In an article in July this year Leslie Hook described work in this area in a Financial Times article 15th July. In this article, Leslie explores some of the work being undertaken in Switzerland by Climeworks and by Carbon Engineering in Canada and nearer to home Silicon Kingdom in Ireland.
These companies are all working on direct air capture of carbon dioxide. In Leslie’s video, attached to her article, she visited Climeworks where they have a demonstration plant working at 900t/a capture using adsorption onto membranes. Captured CO2 is released through a heating cycle at 100°C. Climeworks acknowledges that the current cost, $800/t is very expensive but have customers taking some CO2 for growth enhancement in greenhouses. Their aim is to reduce costs to $100/t but they admit a key step is to build a market for the CO2.

This proposed route to capturing carbon dioxide directly from the air, whilst clearly feasible, is very expensive. The carbon dioxide once captured would have some smaller-scale industrial uses such as growing tomatoes or making carbonates/bicarbonates or even re-cycling into liquid fuels. Mostly these represent a short-term holding position for the CO2: tomatoes get eaten, stems composted, fuels burnt and bicarbonates release their CO2 on use. We say smaller scale; the provisional figures for the UK’s CO2 output in 2018 is 364 million tonnes. We could never use that amount of CO2 without some new chemistry and a market for the product.

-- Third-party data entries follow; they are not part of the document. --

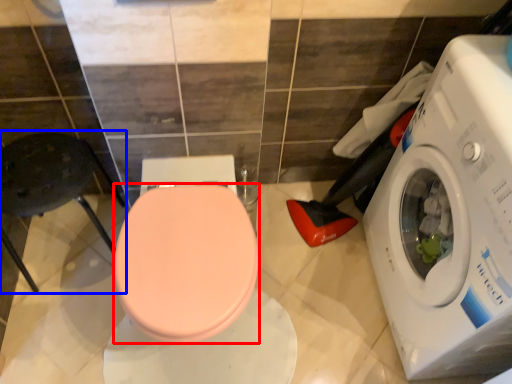
Question: Which object is further to the camera taking this photo, bidet (highlighted by a red box) or chair (highlighted by a blue box)?

Choices:
 (A) bidet
 (B) chair

Answer: (B)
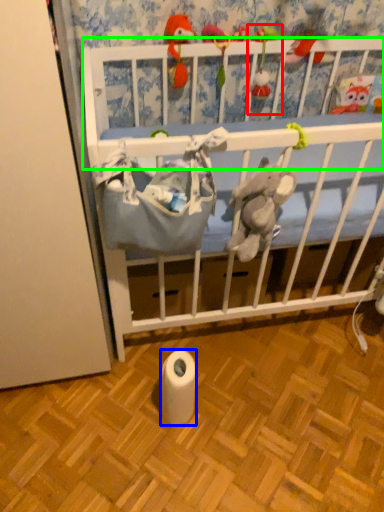
Question: Which is farther away from toy (highlighted by a red box)? toilet paper (highlighted by a blue box) or infant bed (highlighted by a green box)?

Choices:
 (A) toilet paper
 (B) infant bed

Answer: (A)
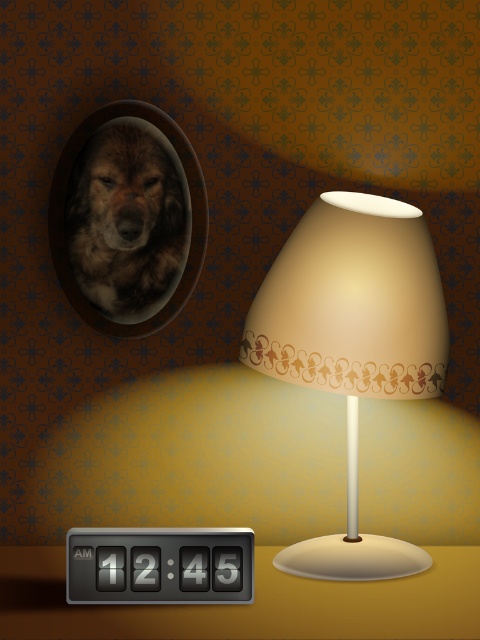
Question: Can you confirm if matte beige lampshade at center is positioned to the right of black plastic thermostat at bottom left?

Choices:
 (A) no
 (B) yes

Answer: (B)

Question: From the image, what is the correct spatial relationship of fuzzy brown dog at upper left in relation to black plastic thermostat at bottom left?

Choices:
 (A) below
 (B) above

Answer: (B)

Question: Which point is closer to the camera?

Choices:
 (A) matte beige lampshade at center
 (B) black plastic thermostat at bottom left

Answer: (B)

Question: Which object is the farthest from the matte beige lampshade at center?

Choices:
 (A) fuzzy brown dog at upper left
 (B) black plastic thermostat at bottom left

Answer: (A)

Question: From the image, what is the correct spatial relationship of matte beige lampshade at center in relation to fuzzy brown dog at upper left?

Choices:
 (A) right
 (B) left

Answer: (A)

Question: Which object is farther from the camera taking this photo?

Choices:
 (A) fuzzy brown dog at upper left
 (B) matte beige lampshade at center
 (C) black plastic thermostat at bottom left

Answer: (A)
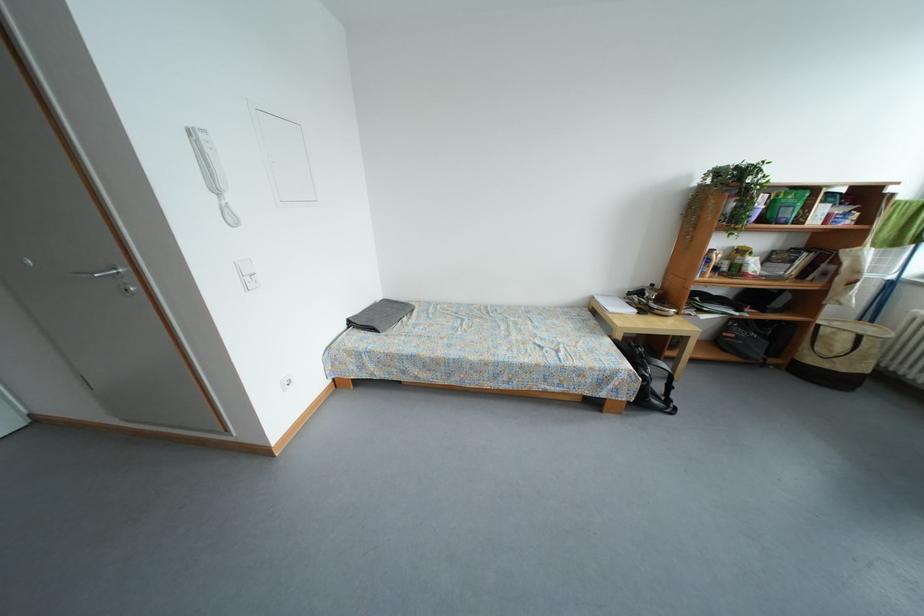
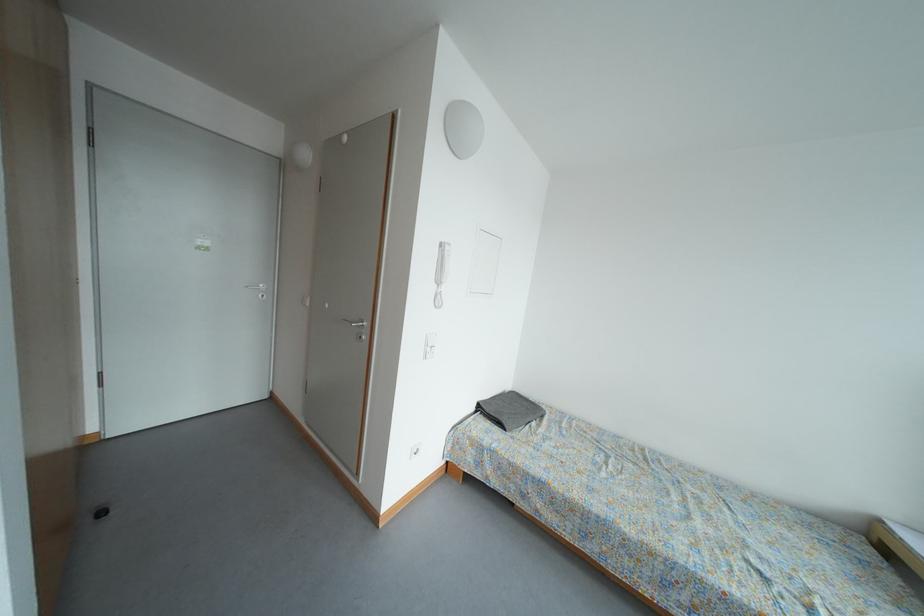
Locate, in the second image, the point that corresponds to (196,130) in the first image.

(450, 246)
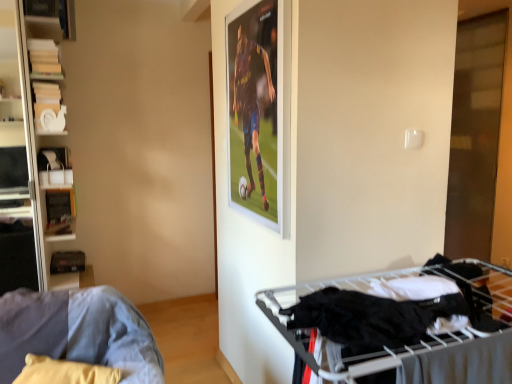
Question: From a real-world perspective, is denim fabric couch at lower left located beneath black fabric at lower right?

Choices:
 (A) no
 (B) yes

Answer: (B)

Question: Is denim fabric couch at lower left surrounding black fabric at lower right?

Choices:
 (A) no
 (B) yes

Answer: (A)

Question: Is denim fabric couch at lower left shorter than black fabric at lower right?

Choices:
 (A) no
 (B) yes

Answer: (A)

Question: From a real-world perspective, is denim fabric couch at lower left over black fabric at lower right?

Choices:
 (A) yes
 (B) no

Answer: (B)

Question: Is denim fabric couch at lower left positioned before black fabric at lower right?

Choices:
 (A) yes
 (B) no

Answer: (B)

Question: In terms of width, does denim fabric couch at lower left look wider or thinner when compared to transparent glass door at right?

Choices:
 (A) thin
 (B) wide

Answer: (B)

Question: Is denim fabric couch at lower left to the left or to the right of transparent glass door at right in the image?

Choices:
 (A) left
 (B) right

Answer: (A)

Question: Considering the positions of point (94, 289) and point (465, 86), is point (94, 289) closer or farther from the camera than point (465, 86)?

Choices:
 (A) closer
 (B) farther

Answer: (A)

Question: Is denim fabric couch at lower left bigger or smaller than transparent glass door at right?

Choices:
 (A) big
 (B) small

Answer: (B)

Question: Do you think transparent glass door at right is within white matte bookshelf at left, or outside of it?

Choices:
 (A) outside
 (B) inside

Answer: (A)

Question: In terms of width, does transparent glass door at right look wider or thinner when compared to white matte bookshelf at left?

Choices:
 (A) wide
 (B) thin

Answer: (B)

Question: Would you say transparent glass door at right is to the left or to the right of white matte bookshelf at left in the picture?

Choices:
 (A) right
 (B) left

Answer: (A)

Question: Is transparent glass door at right in front of or behind white matte bookshelf at left in the image?

Choices:
 (A) front
 (B) behind

Answer: (B)

Question: Is black fabric at lower right taller or shorter than white matte bookshelf at left?

Choices:
 (A) short
 (B) tall

Answer: (A)

Question: From the image's perspective, is black fabric at lower right located above or below white matte bookshelf at left?

Choices:
 (A) below
 (B) above

Answer: (A)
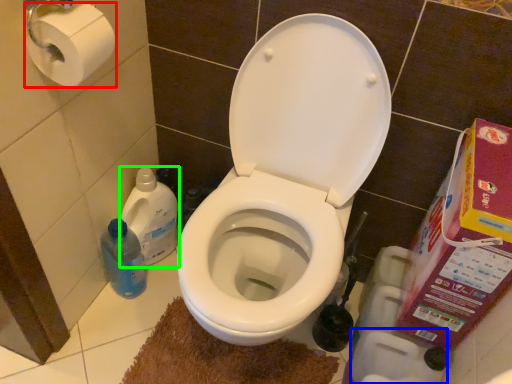
Question: Estimate the real-world distances between objects in this image. Which object is closer to toilet paper (highlighted by a red box), toilet paper (highlighted by a blue box) or cleaning product (highlighted by a green box)?

Choices:
 (A) toilet paper
 (B) cleaning product

Answer: (B)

The direct air capture process is expensive; the written article quotes $200/tonne CO2, $720/tonne carbon equivalent. (As mentioned in the video it is currently $800/t for Climeworks). The article is not explicit but if these costs are just for the capture step then transport by pipeline and pumping into a sub-surface formation will add substantially to the final bill. The technology has to overcome many challenges to yield a working system. In the end, with storage below ground, you have paid a lot of money to store a valueless product and gained an on-going liability for the stored CO2 and the infrastructure that has put it there. The liabilities may be less if the gas is reacted with sub-surface species in the brine that can transform it into a stable mineral. In some models, this may take centuries.

How does Biochar compare to direct air capture?

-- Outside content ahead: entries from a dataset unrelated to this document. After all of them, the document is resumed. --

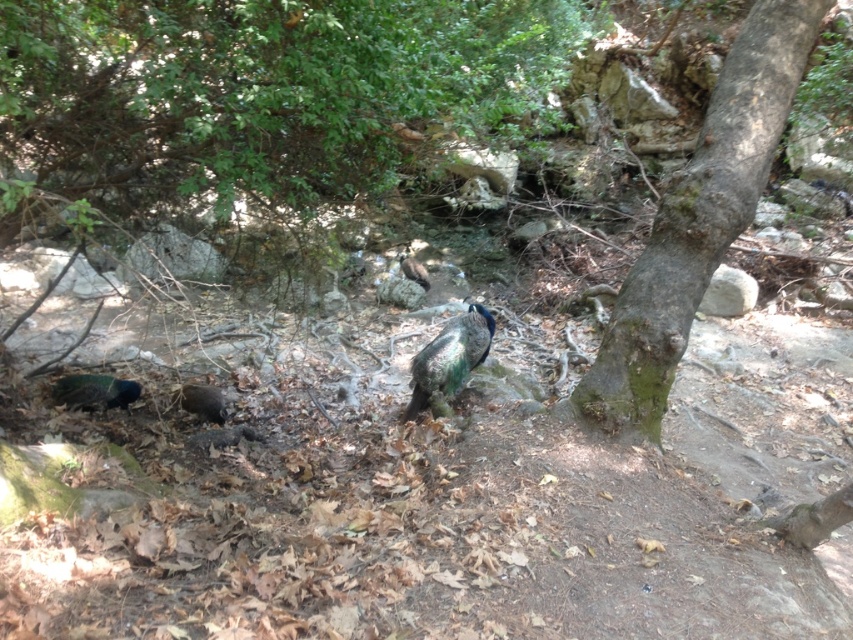
Question: Which point is closer to the camera?

Choices:
 (A) (82, 401)
 (B) (485, 340)

Answer: (B)

Question: Observing the image, what is the correct spatial positioning of green mossy bark tree at center right in reference to green iridescent peacock at lower left?

Choices:
 (A) left
 (B) right

Answer: (B)

Question: Which point appears farthest from the camera in this image?

Choices:
 (A) (106, 408)
 (B) (651, 364)
 (C) (405, 253)

Answer: (C)

Question: Is shiny green peacock at center to the left of green iridescent peacock at center from the viewer's perspective?

Choices:
 (A) no
 (B) yes

Answer: (A)

Question: Is shiny green peacock at center thinner than green iridescent peacock at center?

Choices:
 (A) yes
 (B) no

Answer: (B)

Question: Which point is closer to the camera?

Choices:
 (A) (99, 380)
 (B) (473, 353)
 (C) (712, 211)

Answer: (C)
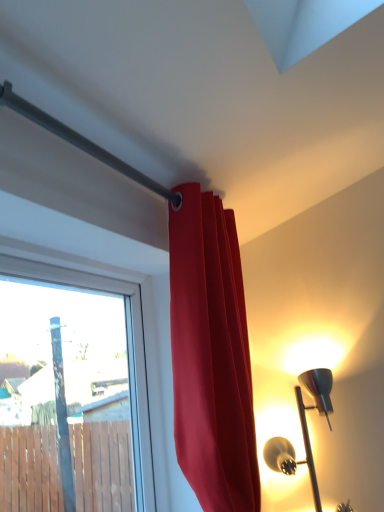
I want to click on metallic gold lamp at upper right, so click(302, 429).

The image size is (384, 512). What do you see at coordinates (302, 429) in the screenshot?
I see `metallic gold lamp at upper right` at bounding box center [302, 429].

Find the location of a particular element. The height and width of the screenshot is (512, 384). metallic gold lamp at upper right is located at coordinates (302, 429).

Biochar, made by heating green or woody materials in the absence of air, is essentially carbon and is similar to charcoal. In this form, it is fairly resistive to biological degradation and stable in the environment for years if not centuries. The green or woody materials, by contrast, will decay in the environment with most carbon returning to the air as carbon dioxide and some methane. Large scale use of biocharring would reduce the contribution the decomposition of green wastes makes to carbon dioxide and methane emissions.

In the UK, biochar is manufactured on a small-scale and the current cheapest bulk price is similar to that at Climeworks at $800p/t, however, this is bought in from the EU. Scale-up of production of biochar could be achieved with few obvious technical barriers but needs investment in small plant and mobile pyrolysis equipment, which will bring down the cost per tonne in the future. Biochar, unlike DAC, is a value-added product and as a stable form of carbon is not a liability, but instead has many potential positive uses.

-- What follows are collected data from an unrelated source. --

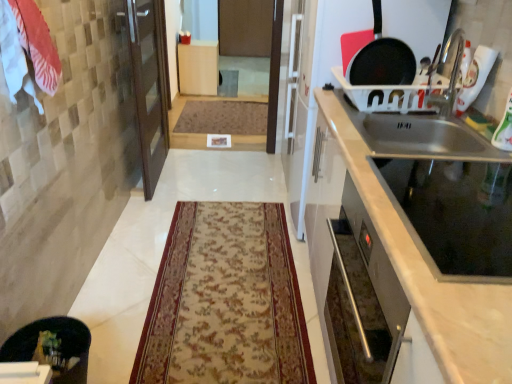
Where is `brown textured mat at center, the second mat in the bottom-to-top sequence`? brown textured mat at center, the second mat in the bottom-to-top sequence is located at coordinates (223, 117).

What do you see at coordinates (223, 117) in the screenshot?
I see `brown textured mat at center, marked as the second mat in a front-to-back arrangement` at bounding box center [223, 117].

Where is `black matte frying pan at upper right`? This screenshot has height=384, width=512. black matte frying pan at upper right is located at coordinates (382, 59).

You are a GUI agent. You are given a task and a screenshot of the screen. Output one action in this format:
    pyautogui.click(x=<x>, y=<y>)
    Task: Click on the matte wood cabinet at center, which appears as the 1th cabinetry when viewed from the left
    This screenshot has width=512, height=384.
    Given the screenshot: What is the action you would take?
    pyautogui.click(x=198, y=67)

This screenshot has width=512, height=384. Describe the element at coordinates (198, 67) in the screenshot. I see `matte wood cabinet at center, which appears as the 1th cabinetry when viewed from the left` at that location.

Identify the location of satin silver oven at right, which is the 1th cabinetry in front-to-back order. (419, 249).

Where is `white cotton towel at upper left`? The image size is (512, 384). white cotton towel at upper left is located at coordinates (27, 48).

Does point (364, 303) appear closer or farther from the camera than point (375, 61)?

Point (364, 303) appears to be closer to the viewer than point (375, 61).

From the image's perspective, which object appears higher, satin silver oven at right, marked as the 2th cabinetry in a top-to-bottom arrangement, or black matte frying pan at upper right?

black matte frying pan at upper right is shown above in the image.

Could black matte frying pan at upper right be considered to be inside satin silver oven at right, the 1th cabinetry when ordered from bottom to top?

No.

Is satin silver oven at right, the 1th cabinetry when ordered from bottom to top, to the left or to the right of black matte frying pan at upper right in the image?

satin silver oven at right, the 1th cabinetry when ordered from bottom to top, is positioned on black matte frying pan at upper right's right side.

Which object is positioned more to the left, satin silver oven at right, which ranks as the second cabinetry in back-to-front order, or white cotton towel at upper left?

Positioned to the left is white cotton towel at upper left.

Measure the distance from satin silver oven at right, marked as the 2th cabinetry in a top-to-bottom arrangement, to white cotton towel at upper left.

satin silver oven at right, marked as the 2th cabinetry in a top-to-bottom arrangement, is 1.15 meters away from white cotton towel at upper left.

Is satin silver oven at right, which is counted as the second cabinetry, starting from the left, far from white cotton towel at upper left?

Indeed, satin silver oven at right, which is counted as the second cabinetry, starting from the left, is not near white cotton towel at upper left.

From the picture: Is white cotton towel at upper left next to satin silver oven at right, which ranks as the second cabinetry in back-to-front order, and touching it?

white cotton towel at upper left is not next to satin silver oven at right, which ranks as the second cabinetry in back-to-front order, and they're not touching.

Based on the photo, can we say white cotton towel at upper left lies outside satin silver oven at right, which is the 1th cabinetry in front-to-back order?

white cotton towel at upper left is positioned outside satin silver oven at right, which is the 1th cabinetry in front-to-back order.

Its uses are being developed but the most promising is its use in horticulture and agriculture as a soil improver. Biochar shows positive benefits on soil health, plant growth and crop yield. More work is underway to understand where the application of biochar yields the best long-term results and we are conducting our own small scale back garden trials.

There is a tendency for money to rush into new exciting bleeding edge technologies full of promise, but investors shouldn’t discount a technology that has been around for thousands of years; sometimes the simplest ideas are the best ones. The global heating challenge is so vast that in reality, we will need every tool in the arsenal to tackle it.